YOUR ASSIGNMENT:
Restate word for word the lines below from the one that has "Gratis persoonlijk advies" through the one that has "o centro emocional", keeping both and dropping all pictures.

Saved entries:

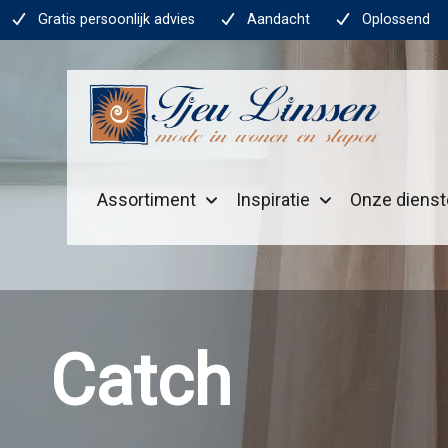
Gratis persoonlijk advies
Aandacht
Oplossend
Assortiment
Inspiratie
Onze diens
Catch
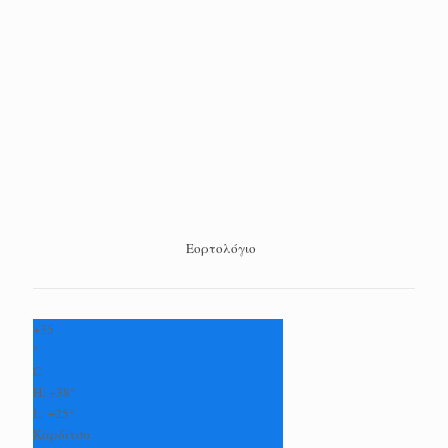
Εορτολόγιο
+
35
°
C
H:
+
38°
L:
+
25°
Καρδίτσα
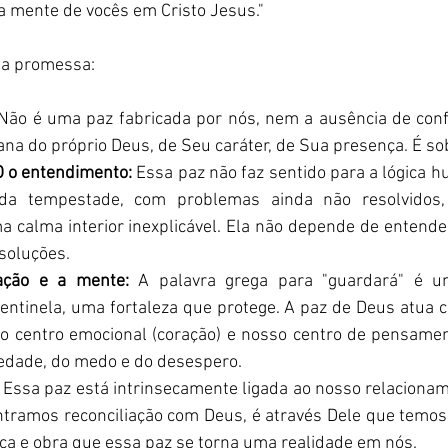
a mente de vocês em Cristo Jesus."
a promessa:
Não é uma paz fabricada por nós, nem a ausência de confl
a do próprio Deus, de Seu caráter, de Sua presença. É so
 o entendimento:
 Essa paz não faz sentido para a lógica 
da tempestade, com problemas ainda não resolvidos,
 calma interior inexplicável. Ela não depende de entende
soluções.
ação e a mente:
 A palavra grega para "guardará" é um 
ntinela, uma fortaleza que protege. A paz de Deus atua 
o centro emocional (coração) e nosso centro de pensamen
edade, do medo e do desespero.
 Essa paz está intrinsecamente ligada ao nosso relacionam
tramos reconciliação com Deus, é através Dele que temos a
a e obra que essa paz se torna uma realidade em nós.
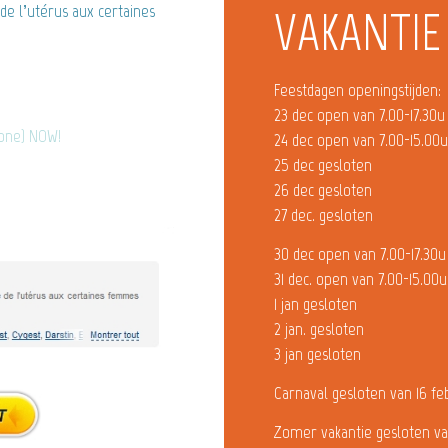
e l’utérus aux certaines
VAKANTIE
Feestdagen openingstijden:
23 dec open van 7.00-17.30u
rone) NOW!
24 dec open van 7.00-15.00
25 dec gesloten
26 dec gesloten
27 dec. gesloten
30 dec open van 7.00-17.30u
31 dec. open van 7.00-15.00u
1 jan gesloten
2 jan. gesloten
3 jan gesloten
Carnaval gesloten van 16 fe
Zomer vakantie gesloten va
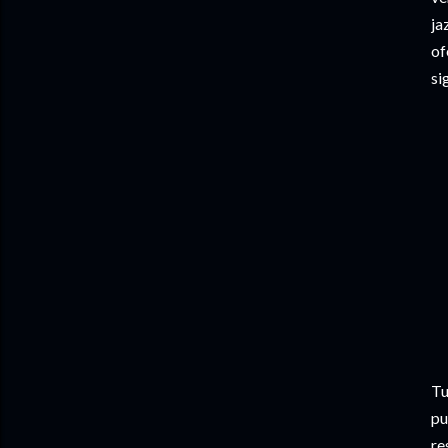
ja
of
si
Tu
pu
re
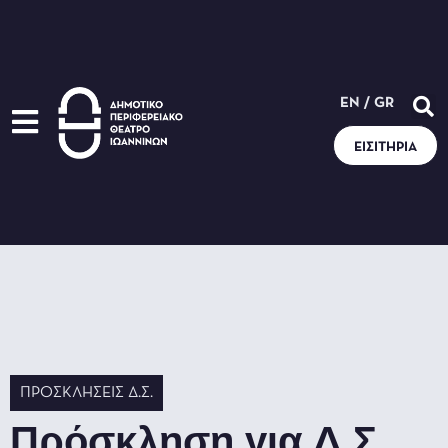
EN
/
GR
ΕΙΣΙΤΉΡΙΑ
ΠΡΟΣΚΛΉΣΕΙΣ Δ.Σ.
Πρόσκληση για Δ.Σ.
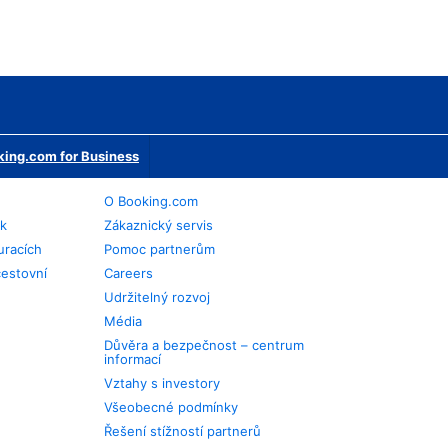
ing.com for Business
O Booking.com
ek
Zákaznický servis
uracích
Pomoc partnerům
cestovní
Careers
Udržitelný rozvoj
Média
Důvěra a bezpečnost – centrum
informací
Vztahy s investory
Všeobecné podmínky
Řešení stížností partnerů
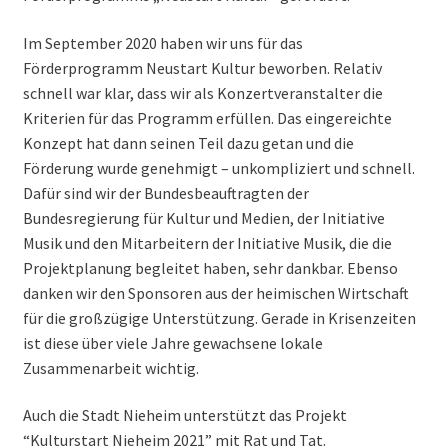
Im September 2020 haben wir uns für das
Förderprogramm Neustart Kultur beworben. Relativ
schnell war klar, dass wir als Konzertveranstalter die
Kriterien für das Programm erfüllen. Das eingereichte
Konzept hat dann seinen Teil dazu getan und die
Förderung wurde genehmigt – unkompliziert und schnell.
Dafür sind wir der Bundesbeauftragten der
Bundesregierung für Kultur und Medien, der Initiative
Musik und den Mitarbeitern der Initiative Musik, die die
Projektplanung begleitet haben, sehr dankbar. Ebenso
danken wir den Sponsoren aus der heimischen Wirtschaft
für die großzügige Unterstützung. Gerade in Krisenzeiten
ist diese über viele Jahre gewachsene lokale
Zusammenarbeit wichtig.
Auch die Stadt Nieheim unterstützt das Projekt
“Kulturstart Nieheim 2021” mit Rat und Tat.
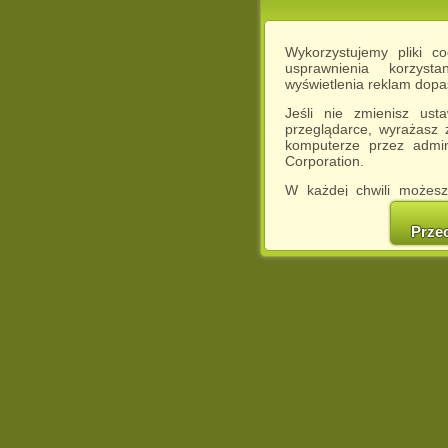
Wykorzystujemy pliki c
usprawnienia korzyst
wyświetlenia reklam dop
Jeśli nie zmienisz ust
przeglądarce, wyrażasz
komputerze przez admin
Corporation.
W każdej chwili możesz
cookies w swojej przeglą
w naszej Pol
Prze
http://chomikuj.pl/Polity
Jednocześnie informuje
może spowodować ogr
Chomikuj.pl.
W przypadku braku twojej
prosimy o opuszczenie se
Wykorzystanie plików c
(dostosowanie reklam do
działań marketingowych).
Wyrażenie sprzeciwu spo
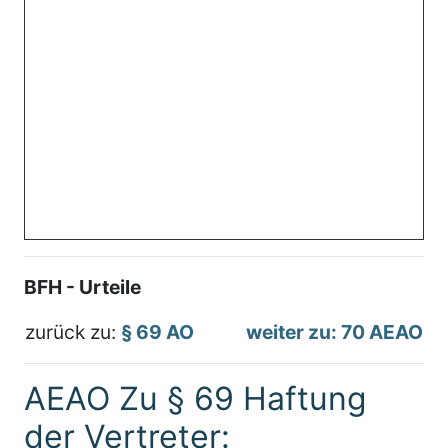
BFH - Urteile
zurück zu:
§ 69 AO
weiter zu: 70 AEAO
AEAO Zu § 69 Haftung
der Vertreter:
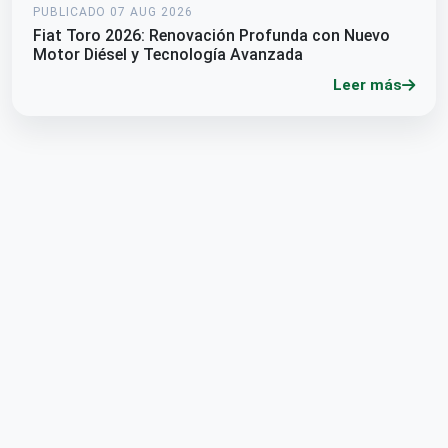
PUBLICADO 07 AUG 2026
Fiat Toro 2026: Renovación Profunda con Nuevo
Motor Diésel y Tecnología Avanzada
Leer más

---

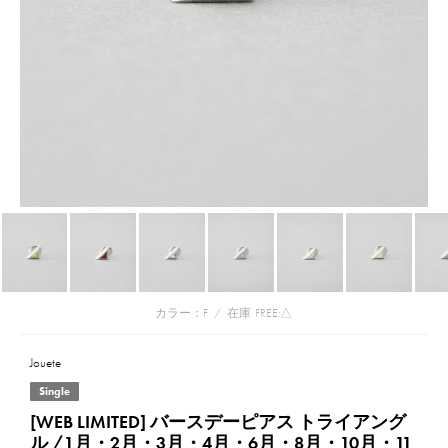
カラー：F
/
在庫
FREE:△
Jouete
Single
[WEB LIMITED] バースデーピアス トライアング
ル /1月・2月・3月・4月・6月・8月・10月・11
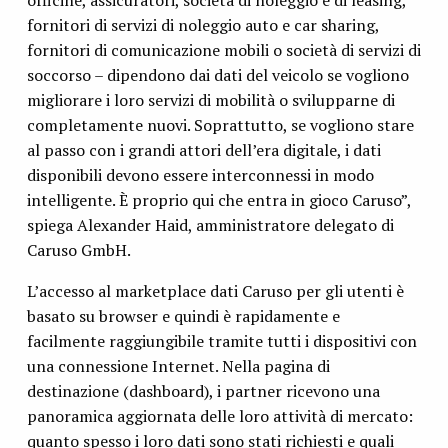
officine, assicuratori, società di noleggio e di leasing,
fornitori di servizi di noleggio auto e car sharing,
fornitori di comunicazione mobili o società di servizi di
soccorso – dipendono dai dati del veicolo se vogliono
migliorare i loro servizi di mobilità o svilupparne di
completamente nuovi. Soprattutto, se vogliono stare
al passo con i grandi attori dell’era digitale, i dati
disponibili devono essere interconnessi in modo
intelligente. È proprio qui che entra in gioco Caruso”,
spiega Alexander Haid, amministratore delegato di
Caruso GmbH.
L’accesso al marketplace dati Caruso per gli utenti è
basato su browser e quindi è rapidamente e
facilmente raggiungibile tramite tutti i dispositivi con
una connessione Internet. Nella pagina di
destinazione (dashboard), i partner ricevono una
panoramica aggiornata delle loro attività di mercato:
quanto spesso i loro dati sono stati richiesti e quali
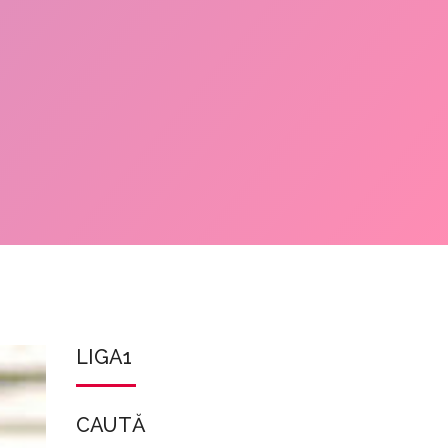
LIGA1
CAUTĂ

* * *

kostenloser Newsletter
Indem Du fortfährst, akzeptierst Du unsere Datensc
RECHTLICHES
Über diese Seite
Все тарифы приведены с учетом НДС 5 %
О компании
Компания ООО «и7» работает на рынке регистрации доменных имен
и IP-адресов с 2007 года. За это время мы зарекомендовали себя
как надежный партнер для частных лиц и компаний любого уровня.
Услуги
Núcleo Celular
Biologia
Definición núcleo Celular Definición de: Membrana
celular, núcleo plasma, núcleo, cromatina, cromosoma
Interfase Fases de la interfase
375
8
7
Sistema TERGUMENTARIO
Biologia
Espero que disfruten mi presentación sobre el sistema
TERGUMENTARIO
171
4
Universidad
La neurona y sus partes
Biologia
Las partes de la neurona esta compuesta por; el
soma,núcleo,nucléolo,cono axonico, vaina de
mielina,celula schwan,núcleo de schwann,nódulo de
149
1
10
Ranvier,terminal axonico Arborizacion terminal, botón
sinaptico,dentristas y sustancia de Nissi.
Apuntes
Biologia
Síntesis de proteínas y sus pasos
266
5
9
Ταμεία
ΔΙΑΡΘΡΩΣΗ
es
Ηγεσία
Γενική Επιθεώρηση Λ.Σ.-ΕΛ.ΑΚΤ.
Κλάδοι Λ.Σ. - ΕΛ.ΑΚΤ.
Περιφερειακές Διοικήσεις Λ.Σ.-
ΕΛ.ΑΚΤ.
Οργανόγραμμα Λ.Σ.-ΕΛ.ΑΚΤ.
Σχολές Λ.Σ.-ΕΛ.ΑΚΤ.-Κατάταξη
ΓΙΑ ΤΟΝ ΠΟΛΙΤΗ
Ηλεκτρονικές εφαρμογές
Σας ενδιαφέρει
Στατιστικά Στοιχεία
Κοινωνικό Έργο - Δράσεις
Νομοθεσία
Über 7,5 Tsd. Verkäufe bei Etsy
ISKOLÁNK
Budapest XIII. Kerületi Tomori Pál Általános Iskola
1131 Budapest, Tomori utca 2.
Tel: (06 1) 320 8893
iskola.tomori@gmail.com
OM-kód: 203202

RESPONSE TO THIS TASK:
Gratis persoonlijk advies
Aandacht
Oplossend
Assortiment
Inspiratie
Onze diens
Catch
Εορτολόγιο
+
35
°
C
H:
+
38°
L:
+
25°
Καρδίτσα
a mente de vocês em Cristo Jesus."
a promessa:
Não é uma paz fabricada por nós, nem a ausência de confl
a do próprio Deus, de Seu caráter, de Sua presença. É so
 o entendimento:
 Essa paz não faz sentido para a lógica 
da tempestade, com problemas ainda não resolvidos,
 calma interior inexplicável. Ela não depende de entende
soluções.
ação e a mente:
 A palavra grega para "guardará" é um 
ntinela, uma fortaleza que protege. A paz de Deus atua 
o centro emocional (coração) e nosso centro de pensamen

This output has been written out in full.